CHEM104
Spring 2009
QUIZ 2 - ANSWERS
1. Both NaCl and MgO crystallize in the same cubic structure where the anions
occupy the sites that define a fcc lattice and the cations occupy all the
octahedral sites. The unit cell for NaCl is shown in Fig. 1.9.
How will the lattice energy U of NaCl compare to U of MgO?
The lattice energy U of NaCl will be much smaller than that for U of MgO due
to the difference in charges on the ions. The (Z+)(Z-) charge product for NaCl
is -1 while the same for MgO is -4, which will make U(MgO) about 4x larger
than U(NaCl). There may be additional difference due to the ion separation
distance. T might be expected that Mg—O will be shorter than NaCl making
U(MgO) still arger.
2. The melting point of NaCl is 801 deg C while the m.p. of NaI is 660 deg C.

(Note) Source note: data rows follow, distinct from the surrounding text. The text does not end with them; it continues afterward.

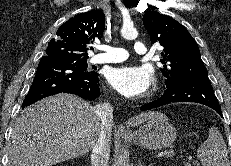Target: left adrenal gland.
Here are the masks:
<instances>
[{"mask_svg":"<svg viewBox=\"0 0 231 166\" xmlns=\"http://www.w3.org/2000/svg\"><path fill=\"white\" fill-rule=\"evenodd\" d=\"M138 166H145V165H143L142 159H139V160H138ZM150 166H151V165H150Z\"/></svg>","mask_w":231,"mask_h":166,"instance_id":"a2214340","label":"left adrenal gland"}]
</instances>
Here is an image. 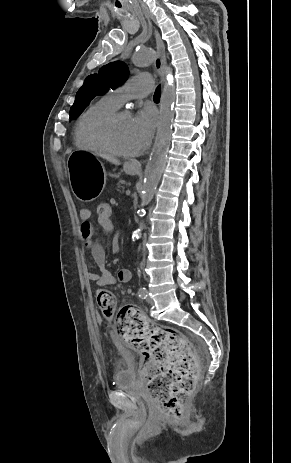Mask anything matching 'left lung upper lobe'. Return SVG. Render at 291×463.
Returning a JSON list of instances; mask_svg holds the SVG:
<instances>
[{"instance_id":"1","label":"left lung upper lobe","mask_w":291,"mask_h":463,"mask_svg":"<svg viewBox=\"0 0 291 463\" xmlns=\"http://www.w3.org/2000/svg\"><path fill=\"white\" fill-rule=\"evenodd\" d=\"M127 74V66L121 61H115L101 67L98 74L89 75L76 94L70 109V119L77 118L97 95L122 85L127 80Z\"/></svg>"}]
</instances>
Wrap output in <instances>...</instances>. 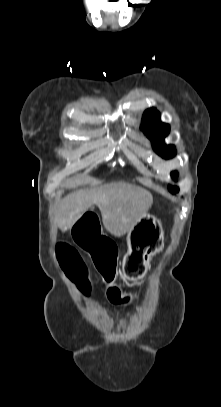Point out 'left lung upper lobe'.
Listing matches in <instances>:
<instances>
[{
  "instance_id": "left-lung-upper-lobe-1",
  "label": "left lung upper lobe",
  "mask_w": 221,
  "mask_h": 407,
  "mask_svg": "<svg viewBox=\"0 0 221 407\" xmlns=\"http://www.w3.org/2000/svg\"><path fill=\"white\" fill-rule=\"evenodd\" d=\"M142 130L153 142L155 152L163 158H171L175 155L173 145H165L163 140L169 133V125L160 121V113L155 109H148L143 114ZM177 172L172 173L173 178H177ZM171 193L179 191L178 187L169 186Z\"/></svg>"
}]
</instances>
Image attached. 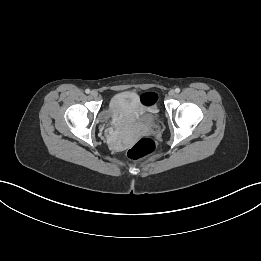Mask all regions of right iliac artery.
Instances as JSON below:
<instances>
[{
	"label": "right iliac artery",
	"instance_id": "1",
	"mask_svg": "<svg viewBox=\"0 0 261 261\" xmlns=\"http://www.w3.org/2000/svg\"><path fill=\"white\" fill-rule=\"evenodd\" d=\"M85 92H86L87 94H89V93H90V90H89V89H86Z\"/></svg>",
	"mask_w": 261,
	"mask_h": 261
}]
</instances>
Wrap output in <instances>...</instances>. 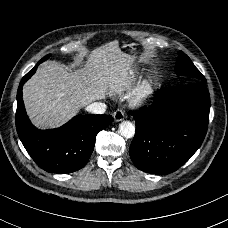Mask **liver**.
Listing matches in <instances>:
<instances>
[{
    "mask_svg": "<svg viewBox=\"0 0 228 228\" xmlns=\"http://www.w3.org/2000/svg\"><path fill=\"white\" fill-rule=\"evenodd\" d=\"M133 61L114 40L92 50L75 72L55 61L45 62L23 87L27 114L36 127H59L81 108L128 84Z\"/></svg>",
    "mask_w": 228,
    "mask_h": 228,
    "instance_id": "liver-1",
    "label": "liver"
}]
</instances>
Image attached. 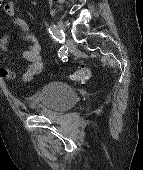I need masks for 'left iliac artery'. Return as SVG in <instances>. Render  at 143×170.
<instances>
[{"mask_svg": "<svg viewBox=\"0 0 143 170\" xmlns=\"http://www.w3.org/2000/svg\"><path fill=\"white\" fill-rule=\"evenodd\" d=\"M48 31L56 41L60 43L65 41V34L63 30L59 29L56 25H51L48 28Z\"/></svg>", "mask_w": 143, "mask_h": 170, "instance_id": "44dca946", "label": "left iliac artery"}]
</instances>
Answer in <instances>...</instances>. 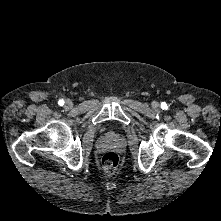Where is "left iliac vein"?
Listing matches in <instances>:
<instances>
[{
    "instance_id": "left-iliac-vein-1",
    "label": "left iliac vein",
    "mask_w": 221,
    "mask_h": 221,
    "mask_svg": "<svg viewBox=\"0 0 221 221\" xmlns=\"http://www.w3.org/2000/svg\"><path fill=\"white\" fill-rule=\"evenodd\" d=\"M157 106H158V104H157V103H155V104H154V107H155V108H157Z\"/></svg>"
}]
</instances>
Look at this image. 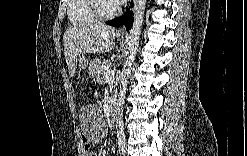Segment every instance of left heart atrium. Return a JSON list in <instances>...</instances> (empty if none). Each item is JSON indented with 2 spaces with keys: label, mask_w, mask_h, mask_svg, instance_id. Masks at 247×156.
Instances as JSON below:
<instances>
[{
  "label": "left heart atrium",
  "mask_w": 247,
  "mask_h": 156,
  "mask_svg": "<svg viewBox=\"0 0 247 156\" xmlns=\"http://www.w3.org/2000/svg\"><path fill=\"white\" fill-rule=\"evenodd\" d=\"M115 5H122L125 3V0H113L112 1Z\"/></svg>",
  "instance_id": "39dd6f15"
}]
</instances>
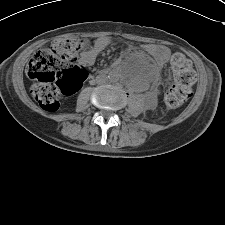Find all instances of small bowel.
<instances>
[{"mask_svg": "<svg viewBox=\"0 0 225 225\" xmlns=\"http://www.w3.org/2000/svg\"><path fill=\"white\" fill-rule=\"evenodd\" d=\"M111 38L107 36L98 37L93 45L84 50L81 54L80 62L84 66H91L95 63L97 56L110 44ZM145 50L153 56L154 63L157 67L165 64L170 57V50L162 45H148ZM132 54L130 50L125 52V56Z\"/></svg>", "mask_w": 225, "mask_h": 225, "instance_id": "obj_1", "label": "small bowel"}]
</instances>
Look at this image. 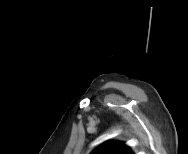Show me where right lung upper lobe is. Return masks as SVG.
I'll return each instance as SVG.
<instances>
[{
    "label": "right lung upper lobe",
    "mask_w": 188,
    "mask_h": 154,
    "mask_svg": "<svg viewBox=\"0 0 188 154\" xmlns=\"http://www.w3.org/2000/svg\"><path fill=\"white\" fill-rule=\"evenodd\" d=\"M92 154H133L122 142H109L98 147Z\"/></svg>",
    "instance_id": "right-lung-upper-lobe-1"
}]
</instances>
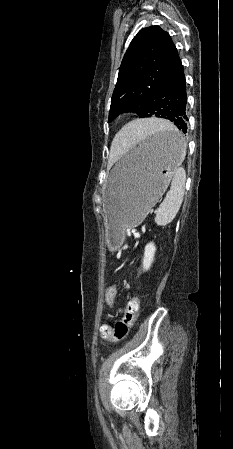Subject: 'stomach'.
<instances>
[{
    "label": "stomach",
    "mask_w": 233,
    "mask_h": 449,
    "mask_svg": "<svg viewBox=\"0 0 233 449\" xmlns=\"http://www.w3.org/2000/svg\"><path fill=\"white\" fill-rule=\"evenodd\" d=\"M179 136L178 131L170 130L153 133L111 169L104 187L106 237L111 250L119 247L126 228L144 220L167 189L183 159Z\"/></svg>",
    "instance_id": "obj_1"
}]
</instances>
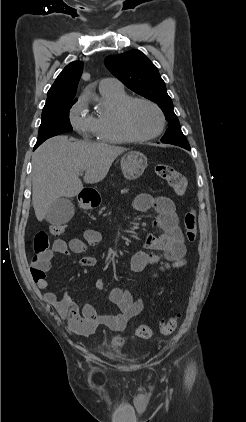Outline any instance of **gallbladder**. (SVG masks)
Returning <instances> with one entry per match:
<instances>
[{"instance_id": "obj_1", "label": "gallbladder", "mask_w": 246, "mask_h": 422, "mask_svg": "<svg viewBox=\"0 0 246 422\" xmlns=\"http://www.w3.org/2000/svg\"><path fill=\"white\" fill-rule=\"evenodd\" d=\"M74 215V205L67 197L58 198L49 208L46 220L53 225H62L71 220Z\"/></svg>"}]
</instances>
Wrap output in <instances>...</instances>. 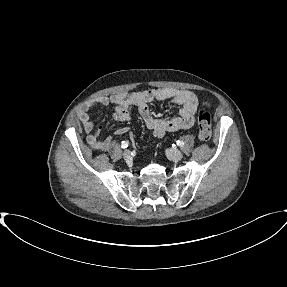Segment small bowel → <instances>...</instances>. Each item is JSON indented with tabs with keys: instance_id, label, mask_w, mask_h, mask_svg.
<instances>
[{
	"instance_id": "c3829d8e",
	"label": "small bowel",
	"mask_w": 287,
	"mask_h": 287,
	"mask_svg": "<svg viewBox=\"0 0 287 287\" xmlns=\"http://www.w3.org/2000/svg\"><path fill=\"white\" fill-rule=\"evenodd\" d=\"M166 100L181 106L178 115L172 118L154 117L148 103ZM100 105L111 106L114 111V119L121 122L130 121L132 117L129 108L132 106L137 107L147 128L152 131L154 136L162 137L166 133L191 128L195 123V112L199 102L192 92L172 88L147 89L91 99L80 108L78 118L87 134V142L91 148L104 151L112 145L113 139L110 136L100 139L101 128L95 130V125L90 117V110ZM115 133L119 135L129 134L131 130L128 127H120Z\"/></svg>"
}]
</instances>
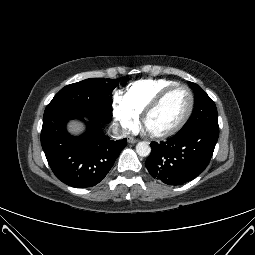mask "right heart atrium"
<instances>
[{"instance_id":"right-heart-atrium-1","label":"right heart atrium","mask_w":255,"mask_h":255,"mask_svg":"<svg viewBox=\"0 0 255 255\" xmlns=\"http://www.w3.org/2000/svg\"><path fill=\"white\" fill-rule=\"evenodd\" d=\"M112 113L115 122L124 132H130L138 126L139 115L128 106L121 97H116L112 103Z\"/></svg>"}]
</instances>
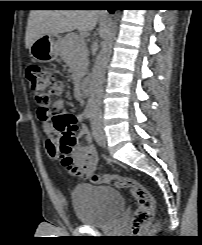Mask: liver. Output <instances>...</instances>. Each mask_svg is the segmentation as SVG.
<instances>
[{
	"instance_id": "6515ba94",
	"label": "liver",
	"mask_w": 202,
	"mask_h": 245,
	"mask_svg": "<svg viewBox=\"0 0 202 245\" xmlns=\"http://www.w3.org/2000/svg\"><path fill=\"white\" fill-rule=\"evenodd\" d=\"M99 15L96 10H31L25 46L30 49L36 39L46 34H62L75 29L79 32L92 31Z\"/></svg>"
}]
</instances>
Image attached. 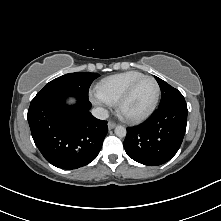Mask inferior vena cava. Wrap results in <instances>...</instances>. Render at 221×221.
<instances>
[{"instance_id": "602c4592", "label": "inferior vena cava", "mask_w": 221, "mask_h": 221, "mask_svg": "<svg viewBox=\"0 0 221 221\" xmlns=\"http://www.w3.org/2000/svg\"><path fill=\"white\" fill-rule=\"evenodd\" d=\"M92 115L101 120H105L109 117L108 110L102 107H97V108L92 109Z\"/></svg>"}]
</instances>
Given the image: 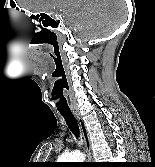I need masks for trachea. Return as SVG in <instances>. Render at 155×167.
Listing matches in <instances>:
<instances>
[{"instance_id": "1", "label": "trachea", "mask_w": 155, "mask_h": 167, "mask_svg": "<svg viewBox=\"0 0 155 167\" xmlns=\"http://www.w3.org/2000/svg\"><path fill=\"white\" fill-rule=\"evenodd\" d=\"M60 114L64 117L66 120V123L68 124L70 130L76 135V137H79V127L77 124V121L72 114L71 111H60Z\"/></svg>"}]
</instances>
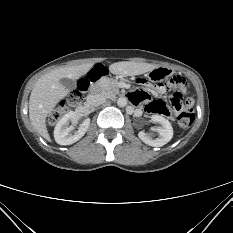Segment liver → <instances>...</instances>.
Returning a JSON list of instances; mask_svg holds the SVG:
<instances>
[{"label": "liver", "instance_id": "6515ba94", "mask_svg": "<svg viewBox=\"0 0 233 233\" xmlns=\"http://www.w3.org/2000/svg\"><path fill=\"white\" fill-rule=\"evenodd\" d=\"M92 67L93 63H87L58 68L43 75L34 85L29 99V118L34 129L46 140L50 141L46 117L68 94L60 80L62 78L77 80L87 74ZM156 67L148 63L122 61L111 64L109 70L115 75L135 76L150 72Z\"/></svg>", "mask_w": 233, "mask_h": 233}]
</instances>
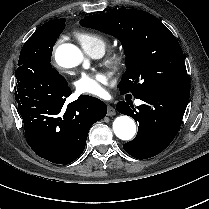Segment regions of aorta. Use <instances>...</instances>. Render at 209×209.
Listing matches in <instances>:
<instances>
[{"mask_svg":"<svg viewBox=\"0 0 209 209\" xmlns=\"http://www.w3.org/2000/svg\"><path fill=\"white\" fill-rule=\"evenodd\" d=\"M84 57L82 52L73 44H62L55 52L56 62L65 68L78 66ZM113 131L121 140H131L136 133V124L128 116L117 117L113 122Z\"/></svg>","mask_w":209,"mask_h":209,"instance_id":"762f6f07","label":"aorta"}]
</instances>
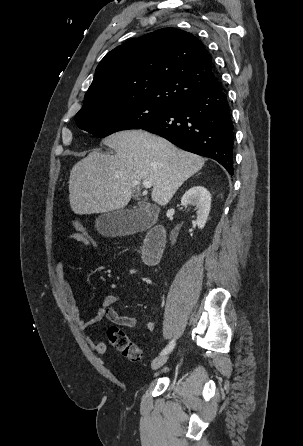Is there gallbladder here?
<instances>
[{
    "label": "gallbladder",
    "instance_id": "bac80fb5",
    "mask_svg": "<svg viewBox=\"0 0 303 446\" xmlns=\"http://www.w3.org/2000/svg\"><path fill=\"white\" fill-rule=\"evenodd\" d=\"M151 222V218L138 208L121 209L100 216L95 222V227L103 235L115 236L144 228Z\"/></svg>",
    "mask_w": 303,
    "mask_h": 446
}]
</instances>
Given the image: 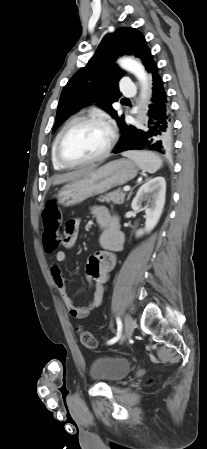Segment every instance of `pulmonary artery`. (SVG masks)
<instances>
[{
    "mask_svg": "<svg viewBox=\"0 0 207 449\" xmlns=\"http://www.w3.org/2000/svg\"><path fill=\"white\" fill-rule=\"evenodd\" d=\"M122 93L125 96L132 97L136 93V88L133 83L127 81L125 87L122 89Z\"/></svg>",
    "mask_w": 207,
    "mask_h": 449,
    "instance_id": "pulmonary-artery-1",
    "label": "pulmonary artery"
}]
</instances>
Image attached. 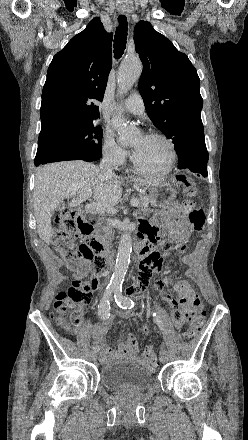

Assuming that these solids have the same structure, explain the difference in
melting points.
The lattice energies of NaCl as compared to NaI will have the same (Z+)(Z-)
charge product and the same geometrical factor since they have the same
structure. The difference will mainly be due to the distance between the ions
where Na—Cl will be shorter than Na—I. Distance affects U inversely, so
U(NaI) is smaller than U(NaCl) and consequently can be destroyed by
melting at a lower temperature.
3. Dr. B. tells you that she is doing a reaction whose synthesis procedure
uses LiCl. However, all she can find in her lab is KCl. She asks you if you
think substituting KCl for LiCl will work exactly the same. You pull out your
trusty chemistry text and point to the data in Table 14.1 and say “But Dr. B.,
these numbers show that (what do you say here?)!”
. …. The dissolution of LiCl is EXOTHERMIC by about 37 kJ/mol but KCl is
endothermic by about 17kJ/mol. So if your procedure needs the heat
generated or needs to easily dissolve the LiCl, the KCl may not completely
dissolve or it might become too cool to do the right reaction.
4. The atmospheric pressure on other planets is not necessarily 1 atmosphere
as it is on Earth. Imagine a planet whose “normal” atmospheric pressure is 8
atmospheres. Now imagine the behavior of CO2 on this planet: would the
term “dry ice” be a misnomer on this planet? Explain why.
Look at Figure 13.19, the phase diagram for CO2. If one starts on the left at a
pressure of about 8 atm and moves right ( increasing the T), the solid CO2
will melt and go into a liquid phase above -60 deg C then will evaporate into a
gas at about ~ -30 deg C. So the frozen CO2 will indeed become “wet” and
produces a liquid phase, unlike what it does on Earth at 1 atm pressure.
So yes, the term “Dry Iice” would really confuse the locals!